[[ Extracted data, beginning ]]

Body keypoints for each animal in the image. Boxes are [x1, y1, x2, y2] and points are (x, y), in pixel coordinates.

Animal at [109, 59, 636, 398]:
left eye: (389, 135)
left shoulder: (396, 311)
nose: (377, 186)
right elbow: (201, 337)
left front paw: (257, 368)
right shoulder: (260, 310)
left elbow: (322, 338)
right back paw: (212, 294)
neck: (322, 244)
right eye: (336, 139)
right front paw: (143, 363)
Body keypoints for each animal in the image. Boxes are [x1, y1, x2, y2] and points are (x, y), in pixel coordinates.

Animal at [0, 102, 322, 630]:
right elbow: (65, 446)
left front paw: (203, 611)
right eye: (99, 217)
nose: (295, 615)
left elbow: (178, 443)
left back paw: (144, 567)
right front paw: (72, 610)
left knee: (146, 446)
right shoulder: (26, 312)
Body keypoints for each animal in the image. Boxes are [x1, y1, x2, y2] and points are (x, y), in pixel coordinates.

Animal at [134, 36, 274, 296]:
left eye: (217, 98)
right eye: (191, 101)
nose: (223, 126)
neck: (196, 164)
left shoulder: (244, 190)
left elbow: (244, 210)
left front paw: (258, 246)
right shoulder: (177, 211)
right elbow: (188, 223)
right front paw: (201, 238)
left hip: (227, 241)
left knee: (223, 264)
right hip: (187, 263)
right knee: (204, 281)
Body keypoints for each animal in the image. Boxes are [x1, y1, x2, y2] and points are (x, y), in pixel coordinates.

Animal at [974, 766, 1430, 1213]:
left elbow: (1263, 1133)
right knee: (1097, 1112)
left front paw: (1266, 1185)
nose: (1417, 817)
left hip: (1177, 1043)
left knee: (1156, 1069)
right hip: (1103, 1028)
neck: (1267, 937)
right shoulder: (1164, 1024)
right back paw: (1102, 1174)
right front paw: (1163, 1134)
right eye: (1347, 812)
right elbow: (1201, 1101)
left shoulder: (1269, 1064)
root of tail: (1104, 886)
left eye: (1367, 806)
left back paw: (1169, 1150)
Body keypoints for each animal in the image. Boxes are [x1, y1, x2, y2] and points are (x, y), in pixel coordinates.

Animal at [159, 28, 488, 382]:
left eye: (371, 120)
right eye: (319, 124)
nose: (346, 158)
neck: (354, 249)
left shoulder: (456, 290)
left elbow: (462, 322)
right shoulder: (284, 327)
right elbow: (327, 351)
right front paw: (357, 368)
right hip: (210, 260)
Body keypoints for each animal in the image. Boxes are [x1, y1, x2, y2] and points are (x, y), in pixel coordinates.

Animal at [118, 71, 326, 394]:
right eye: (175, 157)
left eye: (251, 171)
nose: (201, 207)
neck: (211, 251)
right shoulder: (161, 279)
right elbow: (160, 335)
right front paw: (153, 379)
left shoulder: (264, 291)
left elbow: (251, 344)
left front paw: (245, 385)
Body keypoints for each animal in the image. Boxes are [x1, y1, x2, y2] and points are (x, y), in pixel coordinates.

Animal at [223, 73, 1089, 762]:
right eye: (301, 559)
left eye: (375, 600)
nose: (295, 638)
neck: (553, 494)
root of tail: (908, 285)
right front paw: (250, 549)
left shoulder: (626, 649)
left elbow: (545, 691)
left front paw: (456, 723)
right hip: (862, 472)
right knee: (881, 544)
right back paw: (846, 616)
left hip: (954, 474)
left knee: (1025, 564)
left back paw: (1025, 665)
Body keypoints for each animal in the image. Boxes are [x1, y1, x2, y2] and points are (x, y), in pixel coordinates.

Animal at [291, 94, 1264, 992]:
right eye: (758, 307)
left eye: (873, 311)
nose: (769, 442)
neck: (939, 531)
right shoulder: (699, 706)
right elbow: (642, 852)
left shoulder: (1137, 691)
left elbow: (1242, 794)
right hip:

[[ Extracted data, end ]]

- [What to produce] Your answer should be the lines of the listing above between the line holding "left knee: (223, 264)" and the line holding "right hip: (210, 260)", inclusive, restated word for word and alone.

- [Output for this task]
left knee: (223, 264)
right hip: (187, 263)
right knee: (204, 281)
Body keypoints for each animal in the image. Boxes are [x1, y1, x2, y2] and points are (x, y), in pixel coordinates.

Animal at [974, 766, 1430, 1213]:
left elbow: (1263, 1133)
right knee: (1097, 1112)
left front paw: (1266, 1185)
nose: (1417, 817)
left hip: (1177, 1043)
left knee: (1156, 1069)
right hip: (1103, 1028)
neck: (1267, 937)
right shoulder: (1164, 1024)
right back paw: (1102, 1174)
right front paw: (1163, 1134)
right eye: (1347, 812)
right elbow: (1201, 1101)
left shoulder: (1269, 1064)
root of tail: (1104, 886)
left eye: (1367, 806)
left back paw: (1169, 1150)
Body keypoints for each animal in the image. Boxes are [x1, y1, x2, y2] and points are (x, y), in pixel coordinates.

Animal at [159, 28, 488, 382]:
left eye: (371, 120)
right eye: (319, 124)
nose: (346, 158)
neck: (354, 249)
left shoulder: (456, 290)
left elbow: (462, 322)
right shoulder: (284, 327)
right elbow: (327, 351)
right front paw: (357, 368)
right hip: (210, 260)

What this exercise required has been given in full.